Date of Award

Fall 1985

Project Type


Program or Major


Degree Name

Doctor of Philosophy


This study examines the relation between status integration and alcohol problems in the United States. The study also tests the sociological hypothesis that the level of alcoholism in groups is a function of the extent to which those groups are characterized by norms which encourage or allow drinking and intoxication as means relieving stress. Measures of status integration (MSI's) are intended as group level indicators of role conflict and indicators of chronic stressful conditions.

The theory of status integration is tested by analyzing the relation of the MSI to alcohol outcomes for the fifty American states through zero-order and partial correlations. To examine the interactive effects of stress and alcohol norms, the fifty states are broken down into quartiles according to their position on an index of alcohol norm content. The index is comprised of four items indicating anti-alcohol sentiments and the level of restrictiveness on the sale and consumption of alcohol for each state. Correlations of the MSI with indicators of alcohol problems are then replicated for each of the quartiles.

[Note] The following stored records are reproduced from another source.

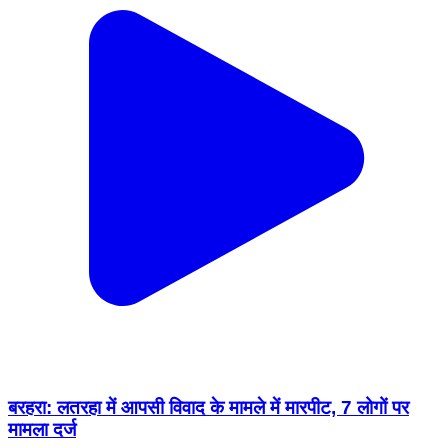
बरहरा: लतरहा में आपसी विवाद के मामले में मारपीट, 7 लोगों पर
मामला दर्ज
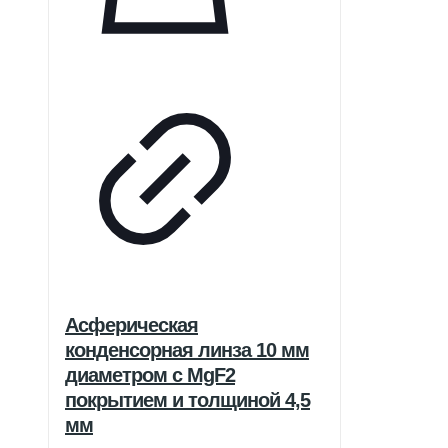
Асферическая
конденсорная линза 10 мм
диаметром с MgF2
покрытием и толщиной 4,5
мм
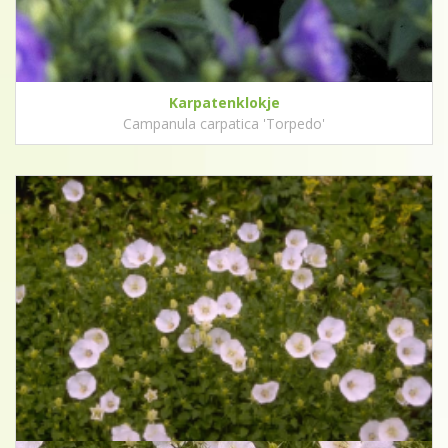
Karpatenklokje
Campanula carpatica 'Torpedo'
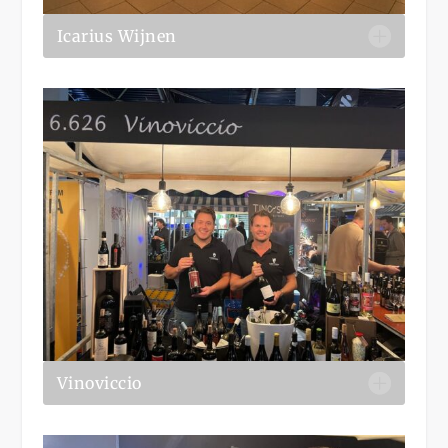
Icarius Wijnen
Vinoviccio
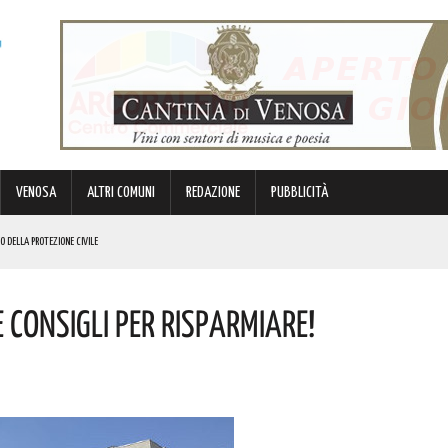
VENOSA
ALTRI COMUNI
REDAZIONE
PUBBLICITÀ
EO DELLA PROTEZIONE CIVILE
NI DOPO: QUESTO L’OMAGGIO
 Consigli Per Risparmiare!
 PROVVEDIMENTO
 LUCANI. LE NOVITÀ
IK E DI GABBANI PER IL GRAN FINALE! I DETTAGLI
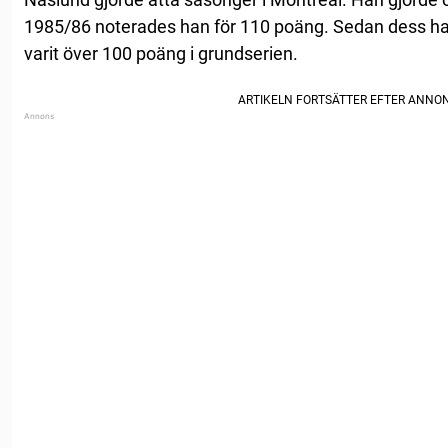
1985/86 noterades han för 110 poäng. Sedan dess h
varit över 100 poäng i grundserien.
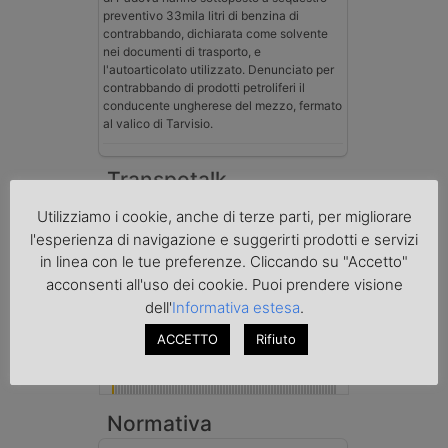
preventivo 33mila litri di benzina di
contrabbando, dichiarata come solvente
nei documenti di trasporto, e
l'autoarticolato utilizzato. Denunciato per
contrabbando di prodotti petroliferi il
conducente ungherese del mezzo, fermato
al valico di Tarvisio.
Transpotalk
Utilizziamo i cookie, anche di terze parti, per migliorare
l'esperienza di navigazione e suggerirti prodotti e servizi
in linea con le tue preferenze. Cliccando su "Accetto"
acconsenti all'uso dei cookie. Puoi prendere visione
dell'
Informativa estesa
.
ACCETTO
Rifiuto
Normativa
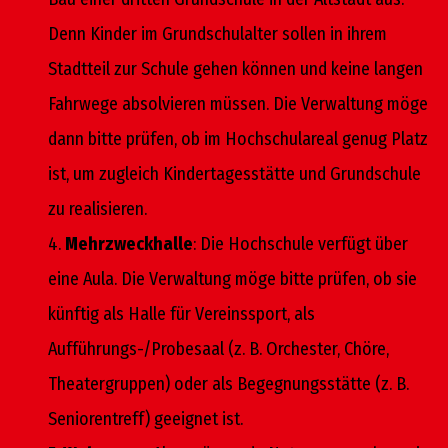
Denn Kinder im Grundschulalter sollen in ihrem
Stadtteil zur Schule gehen können und keine langen
Fahrwege absolvieren müssen. Die Verwaltung möge
dann bitte prüfen, ob im Hochschulareal genug Platz
ist, um zugleich Kindertagesstätte und Grundschule
zu realisieren.
4.
Mehrzweckhalle
: Die Hochschule verfügt über
eine Aula. Die Verwaltung möge bitte prüfen, ob sie
künftig als Halle für Vereinssport, als
Aufführungs-/Probesaal (z. B. Orchester, Chöre,
Theatergruppen) oder als Begegnungsstätte (z. B.
Seniorentreff) geeignet ist.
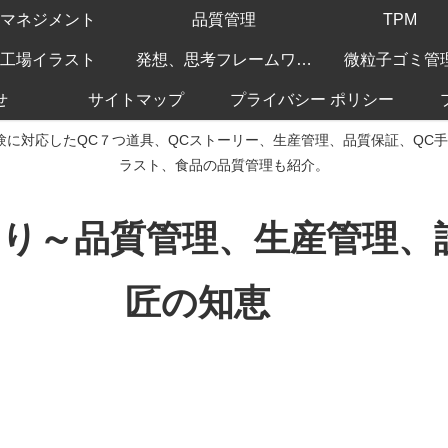
マネジメント
品質管理
TPM
工場イラスト
発想、思考フレームワーク
微粒子ゴミ管
せ
サイトマップ
プライバシー ポリシー
験に対応したQC７つ道具、QCストーリー、生産管理、品質保証、QC
ラスト、食品の品質管理も紹介。
くり～品質管理、生産管理
匠の知恵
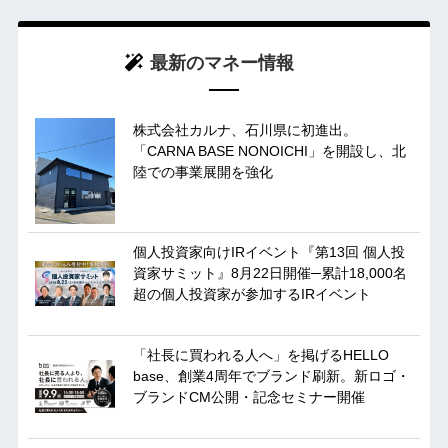
最新のマネー情報
株式会社カルナ、石川県に初進出。
「CARNA BASE NONOICHI」を開設し、北
陸での事業展開を強化
個人投資家向けIRイベント『第13回 個人投
資家サミット』8月22日開催─累計18,000名
超の個人投資家が参加するIRイベント
「社長に買われる人へ」を掲げるHELLO
base、創業4周年でブランド刷新。新ロゴ・
ブランドCM公開・記念セミナー開催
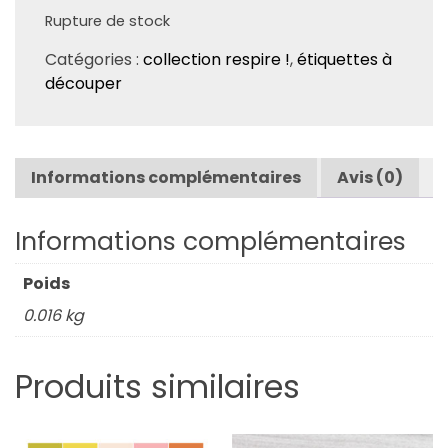
Rupture de stock
Catégories :
collection respire !
,
étiquettes à
découper
Informations complémentaires
Avis (0)
Informations complémentaires
Poids
0.016 kg
Produits similaires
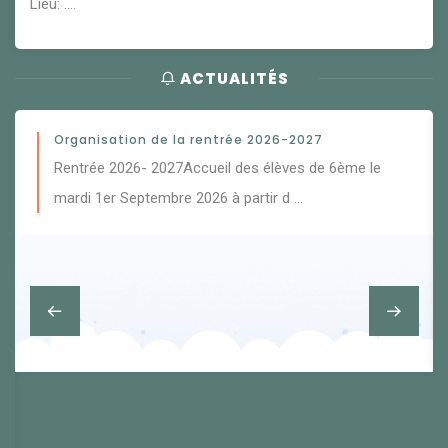
Lieu: ....
ACTUALITÉS
Le Bal des 3e qui clôture les années collège
6ème le
Camillet et Julie ont tenu avec brio l'organisati
bal des 3e qui s'est tenu le 30 juin après les …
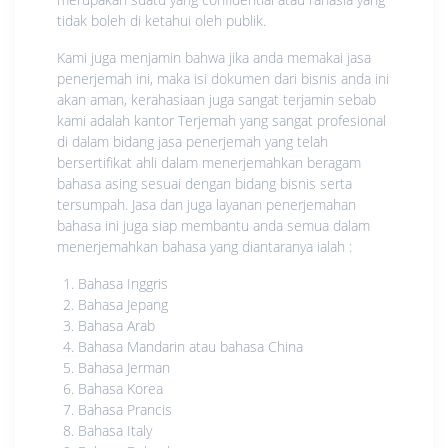
tidak boleh di ketahui oleh publik.
Kami juga menjamin bahwa jika anda memakai jasa
penerjemah ini, maka isi dokumen dari bisnis anda ini
akan aman, kerahasiaan juga sangat terjamin sebab
kami adalah kantor Terjemah yang sangat profesional
di dalam bidang jasa penerjemah yang telah
bersertifikat ahli dalam menerjemahkan beragam
bahasa asing sesuai dengan bidang bisnis serta
tersumpah. Jasa dan juga layanan penerjemahan
bahasa ini juga siap membantu anda semua dalam
menerjemahkan bahasa yang diantaranya ialah :
Bahasa Inggris
Bahasa Jepang
Bahasa Arab
Bahasa Mandarin atau bahasa China
Bahasa Jerman
Bahasa Korea
Bahasa Prancis
Bahasa Italy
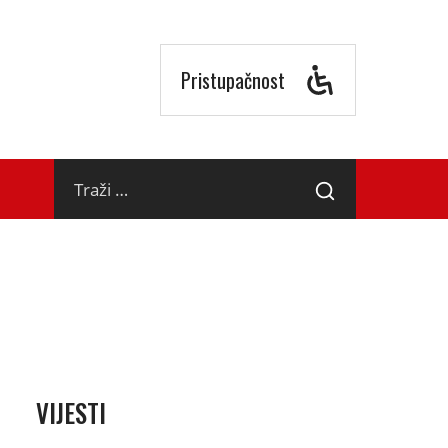
Pristupačnost
Traži
Traži
…
VIJESTI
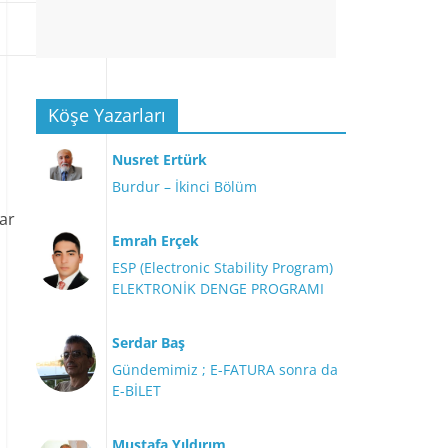
Köşe Yazarları
Nusret Ertürk
Burdur – İkinci Bölüm
lar
Emrah Erçek
ESP (Electronic Stability Program)
ELEKTRONİK DENGE PROGRAMI
Serdar Baş
Gündemimiz ; E-FATURA sonra da
E-BİLET
Mustafa Yıldırım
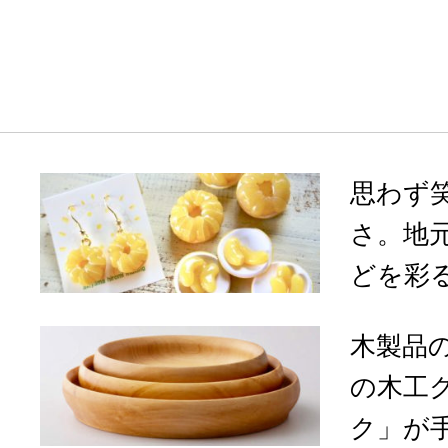
思わず
さ。地
どを彩る
木製品
の木工
ク」が手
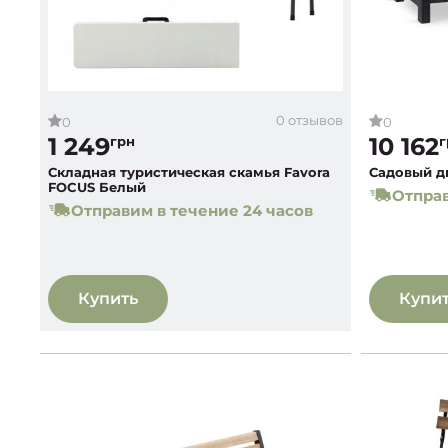
0 отзывов
0
0
1 249
10 162
грн
г
Складная туристическая скамья Favora
Садовый ди
FOCUS Белый
Отправ
Отправим в течение 24 часов
Купить
Купи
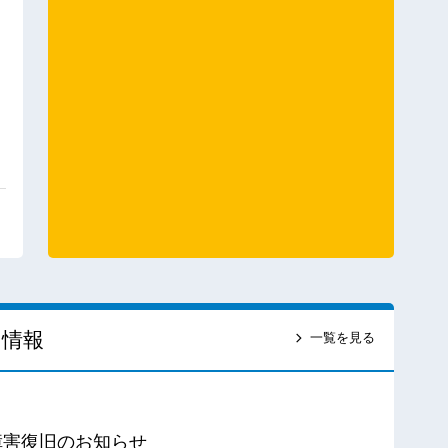
ス情報
一覧を見る
障害復旧のお知らせ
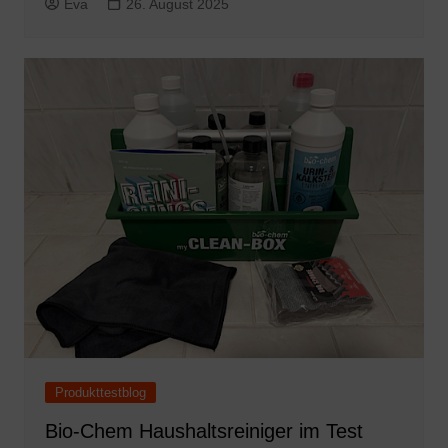
Eva
26. August 2025
Produkttestblog
Bio-Chem Haushaltsreiniger im Test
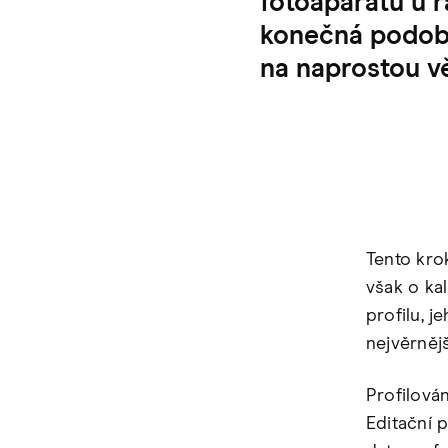
fotoaparátu u 
konečná podoba
na naprostou vě
Tento kro
však o ka
profilu, j
nejvěrně
Profilová
Editační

Multiple indicators of drinking problems are employed in this study including measures of heavy drinking (apparent consumption per capita and cirrhosis deaths per 100,000) and arrest rates for alcohol related offenses.

The findings for the fifty states reveal a strong inverse relationship between the level of status integration and heavy drinking. No significant relationship appears between the MSI and alcohol related arrest rates. Tests of the interactive effect of status integration and alcohol norms on drinking problems reveal that: (1) there is a strong inverse relationship between status integration and heavy drinking in permissive but not in proscriptive (i.e., anti-alcohol) states; and (2) there is a strong inverse relationship between status integration and alcohol arrests in proscriptive but not in permissive states. It is suggested that these findings indicate: (1) that members of communities respond to stress in ways that are acceptable to the community; and (2) that agents of social control respond to stress by reinforcing and reemphasizing community values.